Problem details: Please count the lines below that contain the word "more" and give only that number.

(Entries drawn from a collection)
====================

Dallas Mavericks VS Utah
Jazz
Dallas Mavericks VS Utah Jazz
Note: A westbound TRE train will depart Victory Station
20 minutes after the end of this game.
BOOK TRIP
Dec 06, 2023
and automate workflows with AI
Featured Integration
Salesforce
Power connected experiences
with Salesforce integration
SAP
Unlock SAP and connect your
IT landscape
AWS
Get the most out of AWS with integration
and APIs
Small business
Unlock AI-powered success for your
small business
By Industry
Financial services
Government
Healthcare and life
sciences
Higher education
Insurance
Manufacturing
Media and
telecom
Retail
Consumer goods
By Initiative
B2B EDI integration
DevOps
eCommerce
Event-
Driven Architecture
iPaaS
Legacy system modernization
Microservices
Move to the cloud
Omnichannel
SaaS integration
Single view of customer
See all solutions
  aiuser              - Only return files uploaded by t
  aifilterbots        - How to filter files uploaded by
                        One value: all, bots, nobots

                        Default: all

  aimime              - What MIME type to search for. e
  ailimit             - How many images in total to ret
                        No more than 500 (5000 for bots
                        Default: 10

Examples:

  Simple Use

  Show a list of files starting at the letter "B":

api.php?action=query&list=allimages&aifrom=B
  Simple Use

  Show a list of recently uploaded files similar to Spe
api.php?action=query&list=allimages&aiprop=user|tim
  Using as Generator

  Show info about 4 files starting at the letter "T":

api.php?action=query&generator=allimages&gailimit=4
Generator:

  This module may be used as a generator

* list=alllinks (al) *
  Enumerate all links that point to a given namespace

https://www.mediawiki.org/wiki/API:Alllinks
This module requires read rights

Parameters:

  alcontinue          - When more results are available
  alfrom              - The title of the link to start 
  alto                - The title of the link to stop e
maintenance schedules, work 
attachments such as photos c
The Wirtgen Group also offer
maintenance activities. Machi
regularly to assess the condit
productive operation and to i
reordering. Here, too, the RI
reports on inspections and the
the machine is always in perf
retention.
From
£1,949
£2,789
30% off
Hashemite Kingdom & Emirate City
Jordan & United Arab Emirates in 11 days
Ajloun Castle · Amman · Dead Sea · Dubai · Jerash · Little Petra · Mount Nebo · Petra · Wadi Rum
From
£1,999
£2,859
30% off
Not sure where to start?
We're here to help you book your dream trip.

====================

Exercise result: 2